Morreu o escritor catalão Carlos Ruiz Zafón, autor de A Sombra do Vento, obra que o tornou internacionalmente famoso. A notícia avançada pelo El País, citando fontes editoriais, foi entretanto confirmada pela editora espanhola Planeta.

“Hoje é um dia muito triste para toda a equipa da Planeta, que conheceu e trabalhou com o escritor durante 20 anos, durante os quais se forjou uma amizade que transcende o profissional”, declarou a Planeta, acrescentando: Zafón morreu, mas continuará muito vivo “através dos seus livros”.

Zafón tinha 55 anos e lutava há dois anos contra um cancro do cólon, refere o La Vanguardia. O autor nascido em Barcelona morreu esta quinta-feira na sua casa em Los Angeles, onde residia desde os anos 90. Além de escritor, Zafón era guionista, tendo trabalhado também na área da publicidade antes de se estrear na literatura. Desde 2018, data em que soube que estava doente, que não lançava um novo livro.

O chefe do governo espanhol, Pedro Sánchez, reagiu à morte do escritor no Twitter. “Deixa-nos um dos escritores espanhóis mais lidos e admirados em todo o mundo. Carlos Ruiz Zafón, importante romancista da nossa época, deixa um importante contributo para a literatura atual. Obrigado por nos teres feito viajar pelas tuas histórias”, escreveu o governante.

O publicitário catalão que largou o emprego para se dedicar à escrita em Los Angeles

Carlos Ruiz Zafón nasceu a 25 de setembro de 1964, em Barcelona. Estudou no colégio de jesuítas San Ignacio de Sarrià e começou a escrever ainda na adolescência. Estudou Ciências da Comunicação na faculdade e trabalhou em agências de publicidade, chegando a ser diretor criativo de uma importante empresa de Barcelona. Abandonou a área em 1992, para se dedicar inteiramente à escrita, a sua verdadeira paixão. Instalou-se então em Los Angeles, onde vivia desde então.

Em entrevista ao El País em 2008, admitiu ter aprendido muito nas agências de publicidade por onde passou e que “ganhava bem”, apontando existir uma ligação entre a literatura e a publicidade. “Muitos escritores, como Don DeLillo, trabalharam em publicidade porque toca a literatura. Aprendemos a ver a linguagem, as palavras, como imagens. É a mesma coisa com romancistas que foram jornalistas. Michael Connely, que me interessa muito, era jornalista de justiça em Los Angeles e sem esse treino a sua literatura seria muito diferente, sem dúvida”, afirmou, acrescentando que, no seu caso, o que tinha tido mais impacto era o seu trabalho no cinema.

Foi nos livros infanto-juvenis que o escritor se estreou em 1993, com o primeiro volume da saga El príncipe de la niebla, galardoado com o Prémio Edebé.

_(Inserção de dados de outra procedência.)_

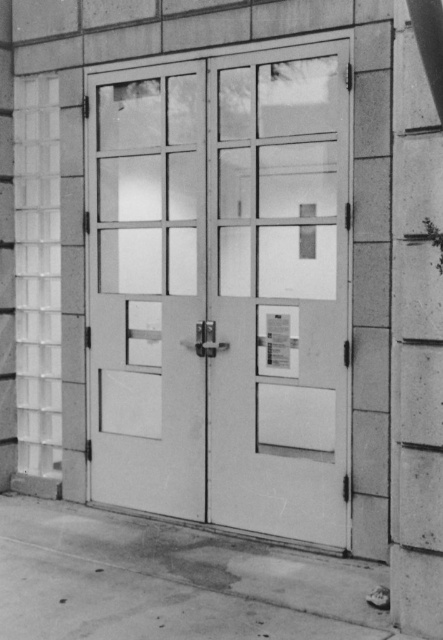
You are standing in front of the double doors. You need to locate the matte glass door at center. According to the coordinates, where exactly is it positioned?

The matte glass door at center is positioned at coordinates point (147,291).

You are a delivery person trying to enter through the clear glass door at center. There is a smooth concrete pillar at right blocking your path. Can you walk around the pillar to reach the door?

The clear glass door at center is above the smooth concrete pillar at right, which means the pillar is below the door. Since the pillar is at the right side, you can walk around it to reach the door.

Mas com os seus livros para adultos que se tornou famoso. A Sombra do Vento, romance publicado em 2001 em Espanha, valheu-lhe a fama internacional e a popularidade em países tão distintos como a Itália, Austrália, China e Estados Unidos da América. Com mais de 15 milhões de exemplares vendidos no mundo inteiro, é considerada a obra de ficção em língua espanhola mais popular a seguir a Dom Quixote.

A Barcelona gótica que conquistou leitores nos cinco continentes

O romance A Sombra do Vento inaugurou a tetralogia Cemitério dos Livros Esquecidos, encerrada em 2016 com O Labirinto dos Espíritos. A história passa-se “Barcelona literária e tenebrosa”, como descreveu o La Vanguardia, numa “Barcelona gótica”, como afirmou o próprio autor em entrevista ao Observador em 2016, por altura da publicação do último volume em Portugal.

“É uma estilização, quis fazer de Barcelona uma personagem, mais do que um cenário. Tem este lado menos óbvio, barroco, quase expressionista, necessário para estas histórias. É uma Barcelona literária, claro, não se trata de uma crónica ou de uma reportagem”, explicou.

Carlos Ruiz Zafón: “A literatura é uma amante cruel”

Esta trama “gótica” passa-se entre o início do século XX e a atualidade, propondo uma reflexão sobre o papel do livro e a importância da literatura num período em que as tecnologias estavam a mudar os hábitos de leitura.

Entre os vários galardões que recebeu pela sua obra, conta-se o Prémio Literário Casino da Póvoa, que foi atribuído em 2016 durante o festival literário Correntes d’Escritas da Póvoa de Varzim. Zafón Foi o terceiro escritor a receber o galardão, depois de Lídia Jorge (2004) e António Franco Alexandre (2005).